In Georgia, Dobbins Air Reserve Base in Cobb County, Robins Air Force Base in Houston County and Moody Air Force Base in Lowndes County used the firefighting foam in training exercises and to put out fires when planes crashed. The foam also sometimes leaked out of its storage tanks, the Journal-Constitution reported. Thousands of gallons of foam soaked into the ground or washed into creeks and wetlands, killing fish and imperiling those who use the affected waterways for fishing, swimming and boating, the newspaper reported.
The contamination, which is linked to a class of chemicals known collectively as per- and polyfluoroalkyl substances, or PFAS, was laid out in a series of site inspection reports completed by the Air Force last year.

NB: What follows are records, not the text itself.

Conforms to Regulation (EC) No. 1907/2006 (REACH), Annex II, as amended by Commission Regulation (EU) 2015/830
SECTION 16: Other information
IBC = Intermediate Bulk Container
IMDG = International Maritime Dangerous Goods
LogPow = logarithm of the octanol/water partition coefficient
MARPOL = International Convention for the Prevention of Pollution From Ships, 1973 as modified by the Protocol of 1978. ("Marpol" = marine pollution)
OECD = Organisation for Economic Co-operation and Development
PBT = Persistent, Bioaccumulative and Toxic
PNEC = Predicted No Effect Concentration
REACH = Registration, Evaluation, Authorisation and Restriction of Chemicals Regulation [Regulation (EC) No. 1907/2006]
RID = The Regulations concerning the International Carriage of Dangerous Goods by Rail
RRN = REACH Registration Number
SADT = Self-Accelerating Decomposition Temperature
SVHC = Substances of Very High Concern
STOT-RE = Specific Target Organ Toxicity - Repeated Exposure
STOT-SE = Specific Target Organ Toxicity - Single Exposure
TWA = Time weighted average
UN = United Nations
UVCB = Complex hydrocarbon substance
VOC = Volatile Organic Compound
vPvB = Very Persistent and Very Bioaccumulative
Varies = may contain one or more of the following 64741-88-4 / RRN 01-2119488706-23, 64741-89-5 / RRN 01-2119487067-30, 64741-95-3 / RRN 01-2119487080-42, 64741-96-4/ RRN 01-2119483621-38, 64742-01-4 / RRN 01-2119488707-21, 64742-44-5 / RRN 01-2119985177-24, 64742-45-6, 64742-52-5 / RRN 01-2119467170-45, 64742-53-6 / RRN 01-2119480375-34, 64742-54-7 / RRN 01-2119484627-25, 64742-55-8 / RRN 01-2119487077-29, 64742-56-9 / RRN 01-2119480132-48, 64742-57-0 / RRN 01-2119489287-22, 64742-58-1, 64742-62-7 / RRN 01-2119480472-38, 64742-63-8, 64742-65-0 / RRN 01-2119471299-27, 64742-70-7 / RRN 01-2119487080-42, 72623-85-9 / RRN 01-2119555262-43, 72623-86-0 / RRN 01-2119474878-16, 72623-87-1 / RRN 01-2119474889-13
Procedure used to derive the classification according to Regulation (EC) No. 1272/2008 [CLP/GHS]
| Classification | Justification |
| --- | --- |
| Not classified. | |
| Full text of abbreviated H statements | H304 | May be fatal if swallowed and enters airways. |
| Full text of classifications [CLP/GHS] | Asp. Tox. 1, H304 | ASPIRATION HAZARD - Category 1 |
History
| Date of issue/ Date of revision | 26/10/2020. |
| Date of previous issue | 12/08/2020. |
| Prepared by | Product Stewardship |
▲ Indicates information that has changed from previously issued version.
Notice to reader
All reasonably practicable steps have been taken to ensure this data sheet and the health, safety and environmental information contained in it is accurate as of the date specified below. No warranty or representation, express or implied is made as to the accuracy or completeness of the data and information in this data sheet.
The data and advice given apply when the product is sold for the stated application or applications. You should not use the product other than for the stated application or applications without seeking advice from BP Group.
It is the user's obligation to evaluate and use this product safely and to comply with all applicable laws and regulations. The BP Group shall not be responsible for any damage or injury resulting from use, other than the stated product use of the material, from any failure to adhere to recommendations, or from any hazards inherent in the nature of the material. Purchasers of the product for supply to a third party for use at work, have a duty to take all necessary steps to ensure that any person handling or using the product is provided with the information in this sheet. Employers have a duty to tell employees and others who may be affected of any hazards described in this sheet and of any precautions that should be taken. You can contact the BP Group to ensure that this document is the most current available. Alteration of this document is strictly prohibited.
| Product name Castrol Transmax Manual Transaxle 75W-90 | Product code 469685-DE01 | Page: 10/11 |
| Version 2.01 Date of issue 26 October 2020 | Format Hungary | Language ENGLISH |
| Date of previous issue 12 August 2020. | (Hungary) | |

Of particular interest in this context is the EPA’s recent decision to not establish regulatory limits on PFAS. This ruling allows the military to disclaim responsibilty for contamination of drinking water in the areas surrounding bases. In a statement, the Air Force said its response is constrained by a lack of regulation for PFAS chemicals. The two that are the focus of most testing are known as PFOS and PFOA.
“Because PFOS/PFOA are unregulated and Georgia or federal entities have not established standards for non-drinking water sources, we cannot expend government resources on those water sources,” the Air Force said.